Hardware exists that can run driverless cars and navigate the terrain on Mars, but lacks robust software. This software must do five things to demonstrate basic intelligence: It must know where it is, what is happening in its environment, what it must do that moment, how to implement a plan, and it must have a mechanism for achieving long-term goals. To accomplish any of this in real time, the machine must constantly cycle through the “OODA loop”: Observe, orient, decide and act.
Making a robot adapt to changes in its environment and react appropriately remains problematic. The robot requires “situational awareness” – anticipating what might happen next. While deep learning might identify many things in its environment, it cannot comprehend relations between objects, such as a mouse in a mousetrap.
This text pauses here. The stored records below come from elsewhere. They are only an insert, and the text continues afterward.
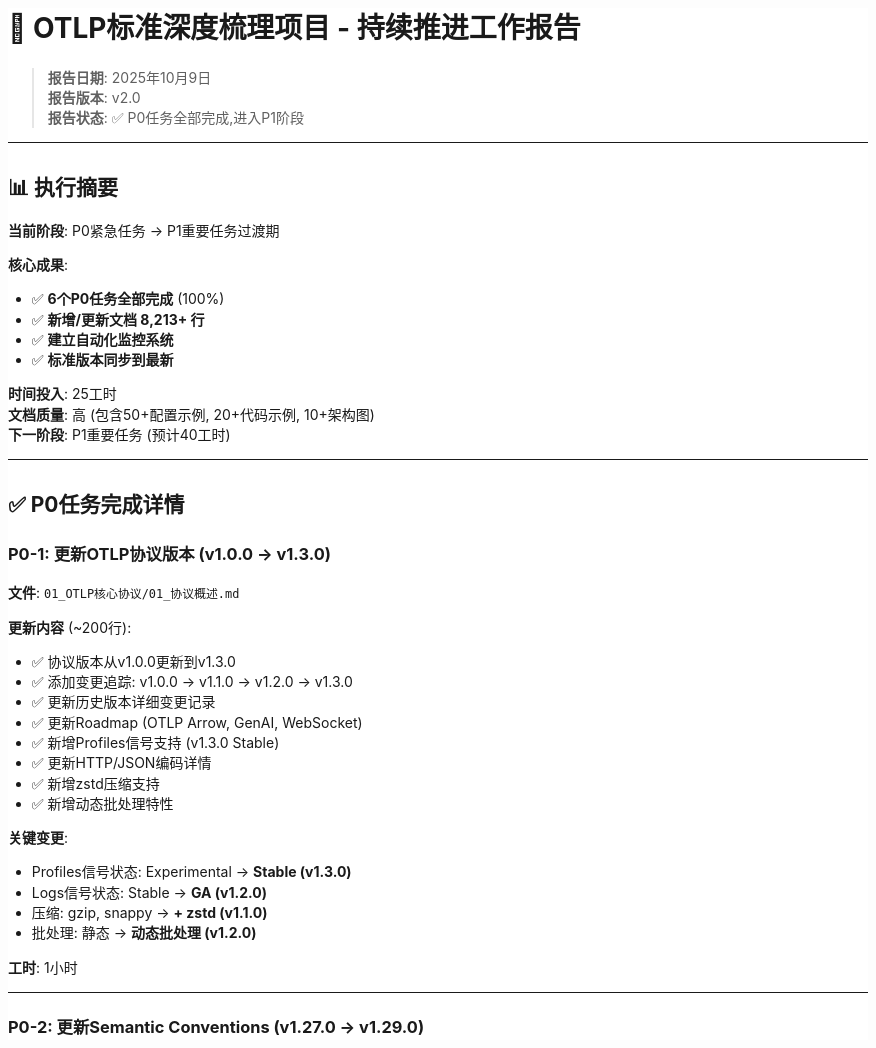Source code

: # 🚀 OTLP标准深度梳理项目 - 持续推进工作报告

> **报告日期**: 2025年10月9日  
> **报告版本**: v2.0  
> **报告状态**: ✅ P0任务全部完成,进入P1阶段

---

## 📊 执行摘要

**当前阶段**: P0紧急任务 → P1重要任务过渡期

**核心成果**:

- ✅ **6个P0任务全部完成** (100%)
- ✅ **新增/更新文档 8,213+ 行**
- ✅ **建立自动化监控系统**
- ✅ **标准版本同步到最新**

**时间投入**: 25工时  
**文档质量**: 高 (包含50+配置示例, 20+代码示例, 10+架构图)  
**下一阶段**: P1重要任务 (预计40工时)

---

## ✅ P0任务完成详情

### P0-1: 更新OTLP协议版本 (v1.0.0 → v1.3.0)

**文件**: `01_OTLP核心协议/01_协议概述.md`

**更新内容** (~200行):

- ✅ 协议版本从v1.0.0更新到v1.3.0
- ✅ 添加变更追踪: v1.0.0 → v1.1.0 → v1.2.0 → v1.3.0
- ✅ 更新历史版本详细变更记录
- ✅ 更新Roadmap (OTLP Arrow, GenAI, WebSocket)
- ✅ 新增Profiles信号支持 (v1.3.0 Stable)
- ✅ 更新HTTP/JSON编码详情
- ✅ 新增zstd压缩支持
- ✅ 新增动态批处理特性

**关键变更**:

- Profiles信号状态: Experimental → **Stable (v1.3.0)**
- Logs信号状态: Stable → **GA (v1.2.0)**
- 压缩: gzip, snappy → **+ zstd (v1.1.0)**
- 批处理: 静态 → **动态批处理 (v1.2.0)**

**工时**: 1小时

---

### P0-2: 更新Semantic Conventions (v1.27.0 → v1.29.0)

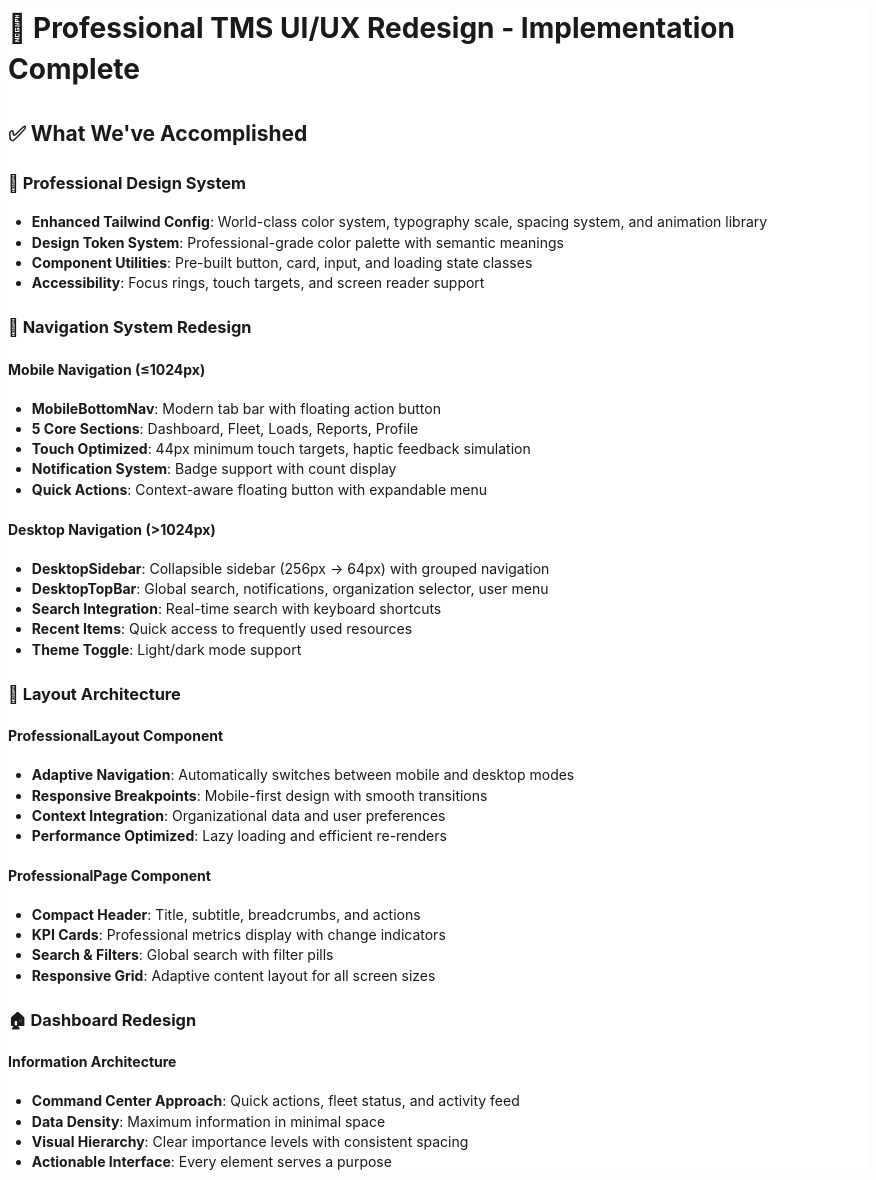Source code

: # 🎉 Professional TMS UI/UX Redesign - Implementation Complete

## ✅ What We've Accomplished

### 🎨 **Professional Design System**
- **Enhanced Tailwind Config**: World-class color system, typography scale, spacing system, and animation library
- **Design Token System**: Professional-grade color palette with semantic meanings
- **Component Utilities**: Pre-built button, card, input, and loading state classes
- **Accessibility**: Focus rings, touch targets, and screen reader support

### 🧭 **Navigation System Redesign**

#### Mobile Navigation (≤1024px)
- **MobileBottomNav**: Modern tab bar with floating action button
- **5 Core Sections**: Dashboard, Fleet, Loads, Reports, Profile
- **Touch Optimized**: 44px minimum touch targets, haptic feedback simulation
- **Notification System**: Badge support with count display
- **Quick Actions**: Context-aware floating button with expandable menu

#### Desktop Navigation (>1024px)
- **DesktopSidebar**: Collapsible sidebar (256px → 64px) with grouped navigation
- **DesktopTopBar**: Global search, notifications, organization selector, user menu
- **Search Integration**: Real-time search with keyboard shortcuts
- **Recent Items**: Quick access to frequently used resources
- **Theme Toggle**: Light/dark mode support

### 📐 **Layout Architecture**

#### ProfessionalLayout Component
- **Adaptive Navigation**: Automatically switches between mobile and desktop modes
- **Responsive Breakpoints**: Mobile-first design with smooth transitions
- **Context Integration**: Organizational data and user preferences
- **Performance Optimized**: Lazy loading and efficient re-renders

#### ProfessionalPage Component
- **Compact Header**: Title, subtitle, breadcrumbs, and actions
- **KPI Cards**: Professional metrics display with change indicators
- **Search & Filters**: Global search with filter pills
- **Responsive Grid**: Adaptive content layout for all screen sizes

### 🏠 **Dashboard Redesign**

#### Information Architecture
- **Command Center Approach**: Quick actions, fleet status, and activity feed
- **Data Density**: Maximum information in minimal space
- **Visual Hierarchy**: Clear importance levels with consistent spacing
- **Actionable Interface**: Every element serves a purpose
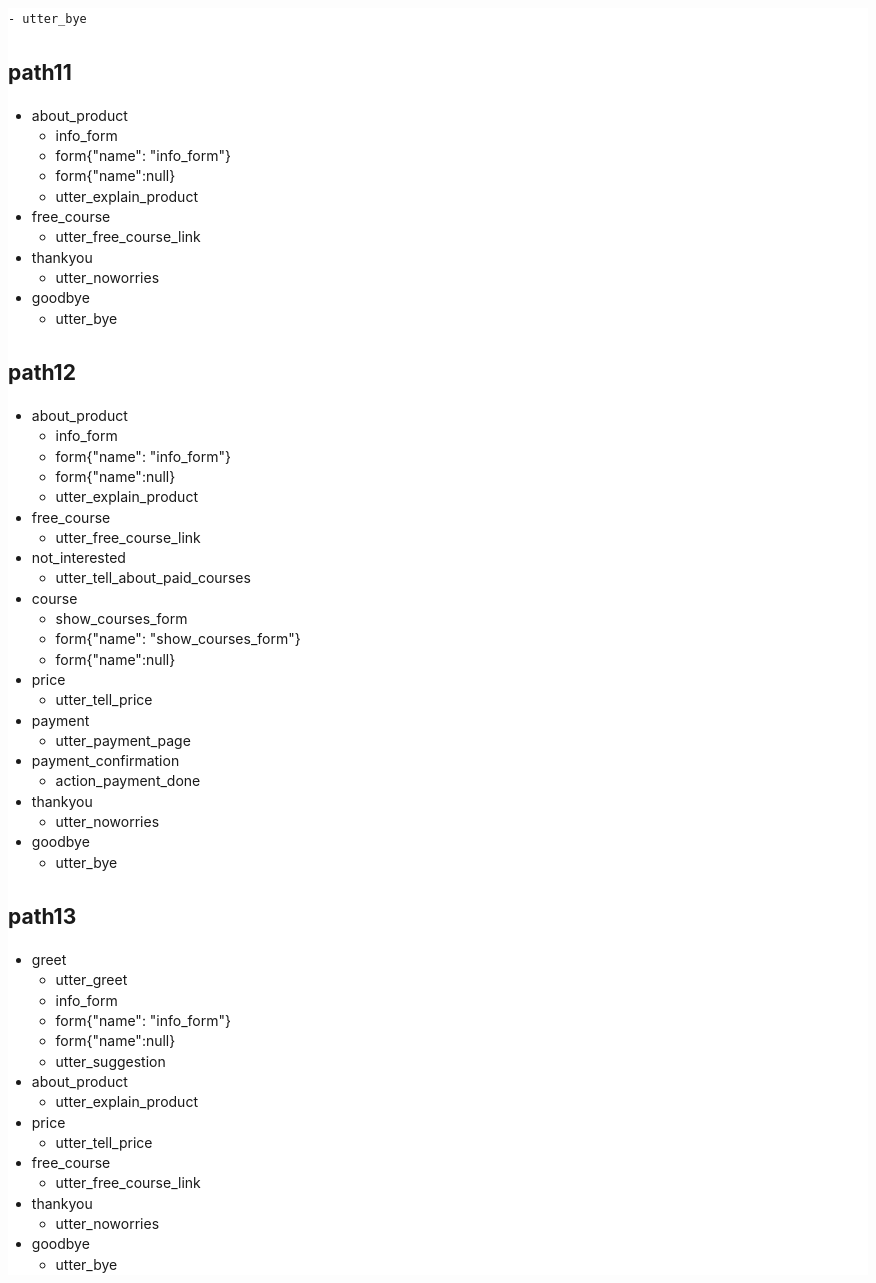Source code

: 	- utter_bye
	
## path11
* about_product	
	- info_form
	- form{"name": "info_form"}
	- form{"name":null}
	- utter_explain_product
* free_course
	- utter_free_course_link
* thankyou
	- utter_noworries
* goodbye
	- utter_bye
	
## path12
* about_product	
	- info_form
	- form{"name": "info_form"}
	- form{"name":null}
	- utter_explain_product
* free_course
	- utter_free_course_link
* not_interested
	- utter_tell_about_paid_courses
* course
	- show_courses_form
	- form{"name": "show_courses_form"}
	- form{"name":null}
* price
	- utter_tell_price
* payment	
	- utter_payment_page
* payment_confirmation
	- action_payment_done
* thankyou
	- utter_noworries
* goodbye
	- utter_bye

## path13
* greet
	- utter_greet
	- info_form
	- form{"name": "info_form"}
	- form{"name":null}
	- utter_suggestion
* about_product
	- utter_explain_product
* price
	- utter_tell_price
* free_course		
	- utter_free_course_link
* thankyou
	- utter_noworries
* goodbye
	- utter_bye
Marcus and Davis offer these points to demonstrate the difficulties of creating AI intelligence that matches human intelligence: No “master algorithm” that reduces intelligence to one principle exists. Extracting words from their context in sentences destroys nuance. Intelligence requires integrating top-down – prior knowledge of the world – and bottom-up – knowledge people gain from experience – knowledge. Causal inferences fuel comprehending the world. The mind is not a “blank slate.” Nature and nurture don’t compete for dominance, but work in tandem.
Ethical Framework
Trust matters when building AI systems that will control how people navigate the world or make decisions about health and safety. For AI to be safe and reliable, it must undergo frequent debugging, testing and verification protocols with rigorously maintained backups.
Can you construct an AI with enough of a theory of the world to turn all the matter of the universe into paper clips, and yet remain utterly clueless about human values?Gary Marcus and Ernest Davis
Simple ethics to “cause no harm” prove problematic in a complex world – as, for example, choosing to steal medication to save a woman’s life. Programming a machine to resolve moral dilemmas is impossible today and will be difficult tomorrow.
A Relief
Marcus and Davis provide a genuine service: They fuel skepticism with incontrovertible facts. So the next time a media outlet or tech start-up touts a new, supposedly world-altering AI, you can ignore them and nod knowingly. Marcus and Davis, experienced authors, prove an evocative and highly readable team. They couch scientific and technological knowledge – and scientific and technological confusion – in comprehensible layperson’s language. Their goal is to enable laypeople to recognize AI myths or hype when it appears – and it appears all the time. Investors in particular will benefit from the authors’ informed pragmatism.